The sizing of the market using the straightforward value capture and burden method for HS and PSA. For PSA, around 2 million in major markets is the estimate for prevalence, with a willingness to pay around $10,000 for a cure. The market size could be up to $20 billion, but not annually, since these are payments for a cure. Annual healthcare costs are estimated at $2 billion, so we go with that. For HS, healthcare costs are around $3,000 per year, and the prevalence could be pretty high, around 12 million people in major markets. So the HS market size in value capture terms could be in the tens of billions.
Net of royalty payments at 15%, the stream in revenue could be around $30 billion per year using the value capture sizing methodology. We are not that unconfident in the figure, also considering that the price of this treatment is going to be pretty high.
The outstanding payments assuming success of the trials offsets the current net cash and investment balance of the company. So just taking market cap at around $3.2 billion, and then adding the outstanding development burden of around $2.3 billion (equivalent to around a 40% dilution at current prices), we get around $5.5 billion in effective EV. Then there’s almost 30% dilution outstanding for share-based compensation. Taking that of market cap, the EV continues to grow into around $6.5 billion. With a total addressable market of $30 billion or so taking into account the licensing agreement, there’s definitely a wide valuation gap, but consider that MLTX is just starting phase 3 now and things could still go wrong, as this is a novel technology.
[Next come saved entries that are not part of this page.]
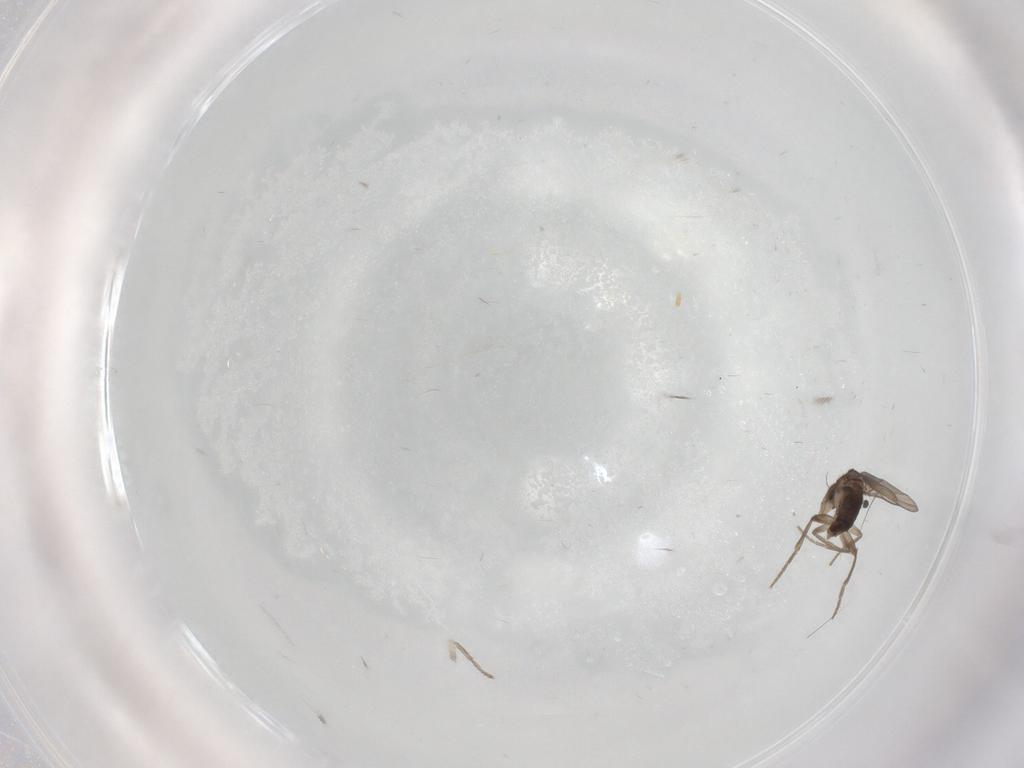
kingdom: Animalia
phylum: Arthropoda
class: Insecta
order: Diptera
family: Phoridae
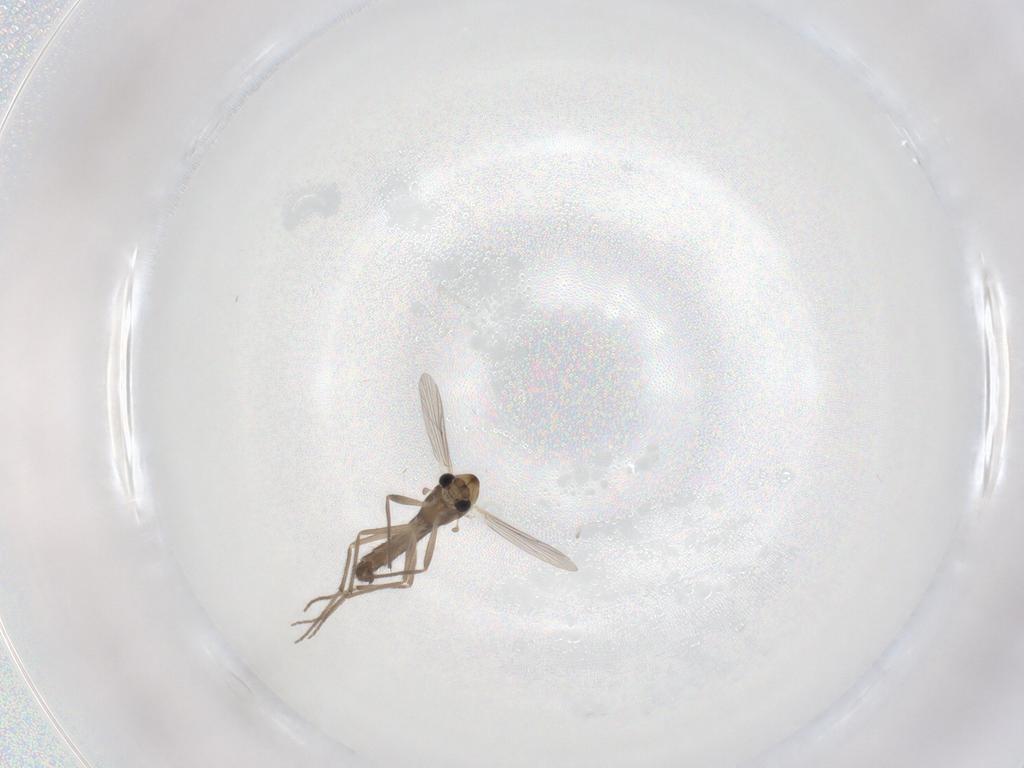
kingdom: Animalia
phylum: Arthropoda
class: Insecta
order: Diptera
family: Chironomidae
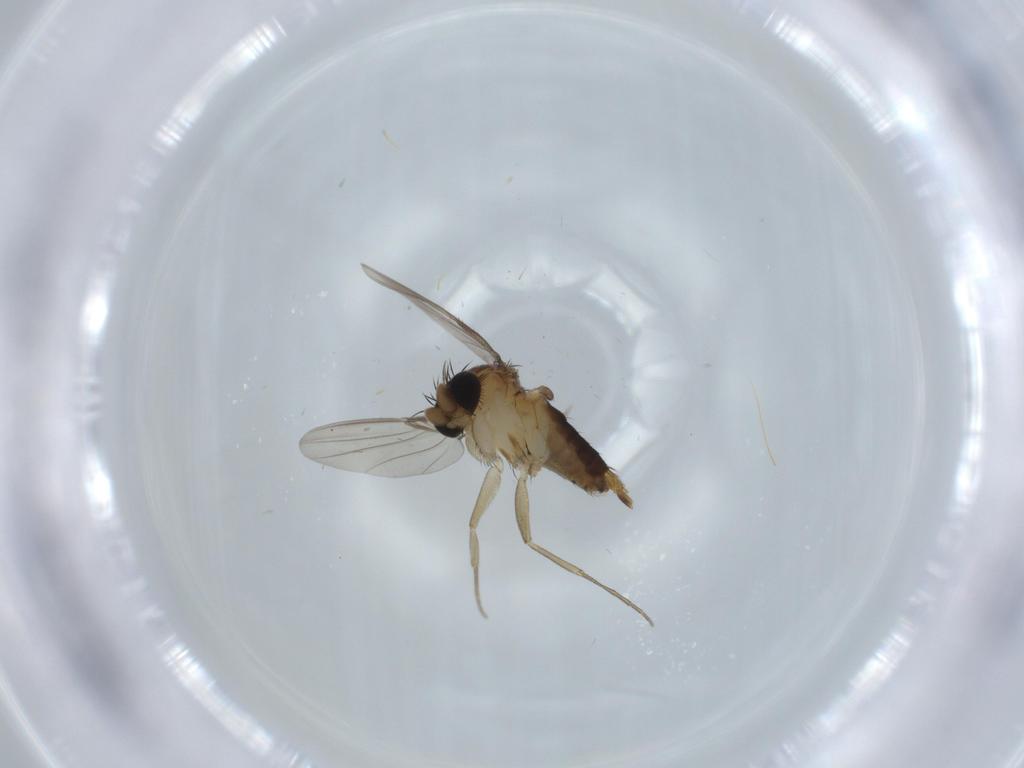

With phase 3 just starting in PSA, investors should also look out for the rate of cash burn in the next quarters, as the pace may change since phase 2 of the trial ended at the beginning of November, and will reflect in the last month and a half of the upcoming quarterly income and cash flow statements on March 1, post-market. Since we already estimated the overall burden in the valuation of finishing the trials, its impact on valuation isn’t the main focus, but knowing the timing of when new cash might have to be raised could be useful, since it’s anyone’s guess where listed biotech stocks will be in the coming years, and a stock like this is subject to reflexivity, where a weaker stock price means worse fundraising conditions and fundamental outlook.
The value-gap is a margin of safety, for sure, but such margins have to be expected. The MLTX valuation isn’t a rip-off, and that’s about all we can be sure of. There is upside, but considering the novelty, we’re not sure if it’s enough considering the development risks.